Large proposals should come to the board early and often.

The board needs time to consider an opportunity

From the outset, the initial concept should be brought to the board for their reaction.

Think of it like pre-feasibility - management should be able to explain in simple language how their proposal will contribute to the attainment of agreed strategic goals. The board will be interested to hear management’s reasoning, including the options being considered, the assumptions on which management’s analysis rests, and how management proposes to manage attendant risks. The primary issue is whether a project is a good one or not. If the proposal, at the concept stage, receives a favourable reaction from the board, management can go away and do more work and then bring back a more detailed iteration. If it doesn’t get a good reaction from the board, management can knock it on the head and thereby avoid wasting time.

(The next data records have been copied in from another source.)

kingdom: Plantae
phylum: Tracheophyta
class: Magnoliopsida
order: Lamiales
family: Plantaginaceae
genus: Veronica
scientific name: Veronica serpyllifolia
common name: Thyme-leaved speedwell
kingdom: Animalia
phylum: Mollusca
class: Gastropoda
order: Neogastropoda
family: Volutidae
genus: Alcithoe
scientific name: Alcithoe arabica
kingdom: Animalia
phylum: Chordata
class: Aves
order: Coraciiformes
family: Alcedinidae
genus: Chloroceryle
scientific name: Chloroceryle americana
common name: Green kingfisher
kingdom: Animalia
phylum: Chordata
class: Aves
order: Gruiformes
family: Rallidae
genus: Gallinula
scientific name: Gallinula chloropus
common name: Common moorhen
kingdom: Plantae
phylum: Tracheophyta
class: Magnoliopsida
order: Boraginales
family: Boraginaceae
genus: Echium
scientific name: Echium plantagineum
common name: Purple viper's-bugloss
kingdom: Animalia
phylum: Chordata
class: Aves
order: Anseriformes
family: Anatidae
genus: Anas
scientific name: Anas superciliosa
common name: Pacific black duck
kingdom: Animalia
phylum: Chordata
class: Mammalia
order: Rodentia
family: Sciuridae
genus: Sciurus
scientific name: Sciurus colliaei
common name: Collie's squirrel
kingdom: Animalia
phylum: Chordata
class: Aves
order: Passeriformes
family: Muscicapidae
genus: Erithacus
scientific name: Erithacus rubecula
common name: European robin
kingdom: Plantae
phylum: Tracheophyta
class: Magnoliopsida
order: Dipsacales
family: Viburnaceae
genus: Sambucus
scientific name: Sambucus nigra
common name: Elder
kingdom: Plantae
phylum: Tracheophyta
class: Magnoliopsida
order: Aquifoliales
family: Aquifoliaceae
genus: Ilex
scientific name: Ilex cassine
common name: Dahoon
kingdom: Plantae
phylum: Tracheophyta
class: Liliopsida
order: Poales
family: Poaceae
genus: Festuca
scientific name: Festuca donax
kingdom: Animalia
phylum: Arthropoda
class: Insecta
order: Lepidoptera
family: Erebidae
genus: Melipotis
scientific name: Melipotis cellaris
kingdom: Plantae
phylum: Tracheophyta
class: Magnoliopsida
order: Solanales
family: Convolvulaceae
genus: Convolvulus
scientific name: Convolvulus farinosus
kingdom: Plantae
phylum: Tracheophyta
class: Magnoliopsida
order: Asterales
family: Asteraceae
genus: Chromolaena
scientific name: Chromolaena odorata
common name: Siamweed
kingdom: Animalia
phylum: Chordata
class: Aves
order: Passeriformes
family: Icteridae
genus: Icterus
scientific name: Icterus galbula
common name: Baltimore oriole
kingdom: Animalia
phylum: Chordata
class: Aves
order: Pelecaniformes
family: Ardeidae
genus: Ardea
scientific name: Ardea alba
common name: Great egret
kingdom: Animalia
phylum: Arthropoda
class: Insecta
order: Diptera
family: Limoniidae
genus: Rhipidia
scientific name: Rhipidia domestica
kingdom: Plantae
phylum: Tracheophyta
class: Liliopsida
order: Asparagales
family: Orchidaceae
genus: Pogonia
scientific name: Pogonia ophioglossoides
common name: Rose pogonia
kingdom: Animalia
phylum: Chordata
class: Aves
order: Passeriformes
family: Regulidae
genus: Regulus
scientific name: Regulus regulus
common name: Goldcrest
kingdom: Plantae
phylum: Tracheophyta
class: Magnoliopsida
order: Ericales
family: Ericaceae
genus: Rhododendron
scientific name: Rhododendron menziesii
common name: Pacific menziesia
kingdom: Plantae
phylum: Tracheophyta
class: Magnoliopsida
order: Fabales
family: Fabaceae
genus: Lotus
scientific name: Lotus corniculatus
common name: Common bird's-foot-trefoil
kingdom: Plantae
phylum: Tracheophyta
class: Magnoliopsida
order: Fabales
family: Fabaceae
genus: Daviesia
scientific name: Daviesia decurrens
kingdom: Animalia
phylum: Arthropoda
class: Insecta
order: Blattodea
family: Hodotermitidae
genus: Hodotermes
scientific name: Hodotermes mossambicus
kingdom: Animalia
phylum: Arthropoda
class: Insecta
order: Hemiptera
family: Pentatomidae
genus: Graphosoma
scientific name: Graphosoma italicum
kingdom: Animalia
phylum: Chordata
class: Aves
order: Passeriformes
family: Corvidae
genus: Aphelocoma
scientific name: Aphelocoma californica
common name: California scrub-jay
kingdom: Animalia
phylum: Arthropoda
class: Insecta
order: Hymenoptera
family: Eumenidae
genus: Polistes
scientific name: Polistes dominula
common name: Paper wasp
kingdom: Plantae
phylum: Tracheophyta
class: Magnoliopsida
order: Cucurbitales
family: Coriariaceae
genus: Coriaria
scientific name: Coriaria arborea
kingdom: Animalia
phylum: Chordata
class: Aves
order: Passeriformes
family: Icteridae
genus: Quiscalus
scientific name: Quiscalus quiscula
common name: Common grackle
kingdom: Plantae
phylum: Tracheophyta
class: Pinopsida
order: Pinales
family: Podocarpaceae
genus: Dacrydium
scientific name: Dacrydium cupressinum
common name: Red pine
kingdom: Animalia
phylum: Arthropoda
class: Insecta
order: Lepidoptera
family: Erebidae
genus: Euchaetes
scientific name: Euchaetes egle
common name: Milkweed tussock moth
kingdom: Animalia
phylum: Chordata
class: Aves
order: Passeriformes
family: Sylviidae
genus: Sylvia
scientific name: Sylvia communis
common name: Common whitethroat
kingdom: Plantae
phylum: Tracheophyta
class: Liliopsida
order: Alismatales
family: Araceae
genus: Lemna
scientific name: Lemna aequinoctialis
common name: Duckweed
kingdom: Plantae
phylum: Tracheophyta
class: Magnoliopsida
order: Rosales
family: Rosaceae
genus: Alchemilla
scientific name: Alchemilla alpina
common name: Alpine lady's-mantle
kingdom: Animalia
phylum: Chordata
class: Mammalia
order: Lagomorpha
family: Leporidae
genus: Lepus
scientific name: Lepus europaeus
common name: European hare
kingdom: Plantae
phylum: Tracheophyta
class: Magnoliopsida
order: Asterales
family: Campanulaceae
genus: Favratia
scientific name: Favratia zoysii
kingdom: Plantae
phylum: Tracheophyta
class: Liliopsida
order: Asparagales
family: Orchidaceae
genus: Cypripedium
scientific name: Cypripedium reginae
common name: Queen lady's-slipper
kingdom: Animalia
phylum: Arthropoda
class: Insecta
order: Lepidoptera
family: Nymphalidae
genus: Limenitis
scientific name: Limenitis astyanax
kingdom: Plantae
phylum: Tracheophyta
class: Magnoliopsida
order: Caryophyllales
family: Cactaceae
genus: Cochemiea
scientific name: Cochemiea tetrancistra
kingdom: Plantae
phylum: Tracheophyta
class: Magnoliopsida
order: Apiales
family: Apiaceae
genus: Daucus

Board and management need to agree an effective process

Bringing concepts  to the board is something that management can, but should not, struggle with – “we don’t want to take half-baked ideas to the board”.  

Bringing the same proposal to the board multiple times is about being effective. The board can actually help management work the proposal into an acceptable shape. This approach can save management a lot of time in the long run. No board wants their management team working furiously on a proposal for six months that will inevitably be rejected.

So process is important. The process should be designed by management with the help of the board to be as effective as possible. This often requires a dialogue between the chair and the chief executive about how a concept should be brought to the board and at what stages. This should also consider what are the key points that the board is likely to be interested in. These are all key elements of process management serving to reduce the risk that the board will embarrass management by rejecting a proposal put to it.

How many times a proposal should come to the board really depends on how complex it is, how many options need to be considered  and how many independent experts have been hired to opine on different aspects of it. A proposal could go before a board three, four or five (or more) times.

In the end, everyone in the process wants to feel as if they're doing things that are useful and that they get to the right result. Taking a stepped approach and bringing a proposal to the board multiple times makes it more likely that both management and the board will end up being satisfied with the decision.